> **Text block**
These magazines have the sole purpose to reach every single child in Argentina, help them on their development and give the tools to parents, carers and teachers to answer the differing questions that little ones (and not so little ones!) may have.

The argument the magazine presents is that to be a child in this day and age is not easy and children see the world changing constantly at such a speed that these changes may generate anxiety and insecurity. Not knowing how to face a situation could be disappointing. As children grow up they expect an adult to tell them how to act.

So, Pope Francis comes across in this magazine as a strong adult figure, becoming the wise adult who will give the child a sense of security through a sincere, humane and warm word which certainly will join the words of the parents and carers in the hope of guiding the child through the right path, so to say.

My views are divided. I firmly believe Pope Francis was exactly what the Catholic Church needed – a good shake up from the foundations – and I do believe these magazines are great to help parents to explain what dignity, hope, friendships (amongst other values/topics) are.

But my thought is that these magazines should be aimed to parents/carers directly. And parents/carers should draw a picture about dignity, hope and friendship (and all the other topics/values mentioned in the beginning), and give them to their children. And through those drawings explain to the children what those concepts are.

Is that ever likely to ever happen? Yeah, right…

I can tell you something, my mother never ever told me what “hope” was. I read about “prudence” when I was doing my foundation course and I had to read philosophy as part of the curriculum. “Friendship”? Friendship is my three best friends and a couple more that I had known for more than 15 years and we still get on the phone and talk like if we have had coffee the day before.

My father taught me what “effort” was, making me save my pocket money to buy my first bicycle, for which I am ever so grateful because I learnt once and for all the value of money.

> **Bounding boxes and keypoints**
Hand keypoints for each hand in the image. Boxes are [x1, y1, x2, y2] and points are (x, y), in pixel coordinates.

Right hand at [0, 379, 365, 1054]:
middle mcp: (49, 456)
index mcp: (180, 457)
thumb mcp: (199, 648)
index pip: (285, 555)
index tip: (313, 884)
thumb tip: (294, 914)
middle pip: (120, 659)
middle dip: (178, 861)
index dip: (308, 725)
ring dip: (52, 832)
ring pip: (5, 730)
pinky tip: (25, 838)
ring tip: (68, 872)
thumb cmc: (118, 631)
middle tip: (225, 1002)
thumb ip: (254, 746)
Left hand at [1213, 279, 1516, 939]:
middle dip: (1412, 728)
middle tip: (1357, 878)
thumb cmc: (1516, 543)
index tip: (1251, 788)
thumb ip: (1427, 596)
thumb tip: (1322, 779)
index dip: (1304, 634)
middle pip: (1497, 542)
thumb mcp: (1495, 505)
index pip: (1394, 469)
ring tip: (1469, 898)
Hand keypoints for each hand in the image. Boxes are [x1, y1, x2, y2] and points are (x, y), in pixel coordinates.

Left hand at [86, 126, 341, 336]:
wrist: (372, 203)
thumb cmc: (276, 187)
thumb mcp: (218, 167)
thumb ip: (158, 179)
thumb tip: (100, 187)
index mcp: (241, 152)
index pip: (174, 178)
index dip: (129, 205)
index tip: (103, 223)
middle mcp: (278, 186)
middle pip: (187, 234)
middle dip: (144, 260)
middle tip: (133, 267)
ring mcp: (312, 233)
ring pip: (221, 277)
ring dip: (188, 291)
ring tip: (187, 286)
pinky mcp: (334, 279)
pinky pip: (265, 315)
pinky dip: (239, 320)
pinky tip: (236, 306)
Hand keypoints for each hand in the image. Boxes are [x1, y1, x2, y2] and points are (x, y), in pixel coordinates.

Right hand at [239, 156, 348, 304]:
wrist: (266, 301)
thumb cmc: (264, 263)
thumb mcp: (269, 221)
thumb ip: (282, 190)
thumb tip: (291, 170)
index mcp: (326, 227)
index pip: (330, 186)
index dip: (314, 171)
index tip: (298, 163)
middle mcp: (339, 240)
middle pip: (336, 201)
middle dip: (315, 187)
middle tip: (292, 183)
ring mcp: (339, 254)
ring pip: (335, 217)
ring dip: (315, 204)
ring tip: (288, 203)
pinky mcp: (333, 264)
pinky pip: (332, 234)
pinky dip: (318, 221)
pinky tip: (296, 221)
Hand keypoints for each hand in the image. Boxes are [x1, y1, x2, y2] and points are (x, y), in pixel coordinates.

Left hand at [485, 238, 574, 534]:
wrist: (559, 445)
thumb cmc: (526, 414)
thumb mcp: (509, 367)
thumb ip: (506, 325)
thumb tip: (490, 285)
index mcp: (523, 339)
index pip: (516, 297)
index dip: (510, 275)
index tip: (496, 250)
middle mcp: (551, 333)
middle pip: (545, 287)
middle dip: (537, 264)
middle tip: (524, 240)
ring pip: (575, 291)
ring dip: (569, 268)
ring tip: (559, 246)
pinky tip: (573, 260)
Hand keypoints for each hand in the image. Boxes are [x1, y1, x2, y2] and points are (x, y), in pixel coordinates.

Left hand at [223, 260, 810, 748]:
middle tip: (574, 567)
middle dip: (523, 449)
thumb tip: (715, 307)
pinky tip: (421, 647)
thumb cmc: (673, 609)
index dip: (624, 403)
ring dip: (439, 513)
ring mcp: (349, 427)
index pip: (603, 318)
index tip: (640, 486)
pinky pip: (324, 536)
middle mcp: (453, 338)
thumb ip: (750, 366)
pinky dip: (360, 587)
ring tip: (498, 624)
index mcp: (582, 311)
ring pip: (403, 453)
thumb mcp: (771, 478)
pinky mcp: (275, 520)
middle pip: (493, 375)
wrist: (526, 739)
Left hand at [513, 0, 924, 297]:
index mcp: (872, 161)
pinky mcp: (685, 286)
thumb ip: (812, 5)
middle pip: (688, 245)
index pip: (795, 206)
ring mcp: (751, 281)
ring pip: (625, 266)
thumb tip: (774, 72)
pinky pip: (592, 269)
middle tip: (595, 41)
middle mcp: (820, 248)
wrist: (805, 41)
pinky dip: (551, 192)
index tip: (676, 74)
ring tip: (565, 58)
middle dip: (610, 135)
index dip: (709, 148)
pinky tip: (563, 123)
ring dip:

> **What this exercise asks**
1) Transcribe the passage about the children's magazines from "Is that ever" up to and including "value of money.".
2) Pick up the passage about the children's magazines after its last sentence and keep writing it.
The data is not needed for this work.

> **Answers to this exercise**
1)
Is that ever likely to ever happen? Yeah, right…

I can tell you something, my mother never ever told me what “hope” was. I read about “prudence” when I was doing my foundation course and I had to read philosophy as part of the curriculum. “Friendship”? Friendship is my three best friends and a couple more that I had known for more than 15 years and we still get on the phone and talk like if we have had coffee the day before.

My father taught me what “effort” was, making me save my pocket money to buy my first bicycle, for which I am ever so grateful because I learnt once and for all the value of money.

2)
What am I trying to say here? I don’t think for a minute my parents had a book/magazine to tell them what to tell me what those “values” were. They taught me the same way they were taught and I intend to do the same.

In any case, if societies in general (I’m pretty sure there are parents/carers out there who can teach their children values without the help of a magazine) are starting to lose the words or the will to role model these values, I do welcome the magazine.

But target it to the right blank: Parents. And yes, give me any of these values, and I will draw it, any time.

Is it really dead people? A 3 minutes conversation

A few days ago I went to a very interesting talk at The Waldorf School of South West London. The speaker was a lady called Erika Grantham and the talk was entitled “Doing not talking”, aimed to parents and school tutors for kindergarten. No need to say the environment was ever so peaceful relaxing and very welcoming. The thought that in that same room children spend their days made me somehow jealous.

All the colours were soft and warm, there was a nature table with natural flowers and hanging from the ceiling a beautiful weeping willow branch, with some of the ends covered in green, symbolising the spring buds. As you can imagine we sat in tiny chairs in a circle, and perhaps the mood of the room was so calming whoever entered automatically pulled a couple of gears down and spoke very softly and calm.

Regarding our speaker, Erika, she was quietly sitting down, facing all of us, observing and I think enjoying herself with the surroundings as we were. How can I describe her, a tiny woman oozing the strength of a titan, and at the same time that lovely gran from the fairy tales that you wish you could have her as your next door neighbour. With a strong German accent she opened the talk and her words still resound. She spoke about the will, the fantasy and the imagination in a child and on how nowadays all three of them are manipulated by the comforts of modern high tech living.

From this talk and particularly the part of imagination, I remember quite well an episode when I was working regarding this subject.

It was a very cold evening, and we were waiting for a train that was delayed. That train was coming from Disneyland, and I was prepared to greet grumpy parents, overtired children and anxious travellers. But nothing prepared me for the story I’m about to tell you.

As I was saying, I was waiting for the train to arrive; I was informed that a wheelchair passenger was on board, so I was there on the platform with the ramp ready to be deployed as soon as the train stopped. The train arrived, doors were opened and I started to deploy the ramp for this passenger.

To my surprise, the first passengers to come down the ramp were two boys, who were obviously excited to be back. As you can imagine I kept an eye on these two – who were no more than 7 years old – because I did not see an adult coming after them. So I just stood there, with the ramp fully opened and waiting for the wheelchair passenger to come along.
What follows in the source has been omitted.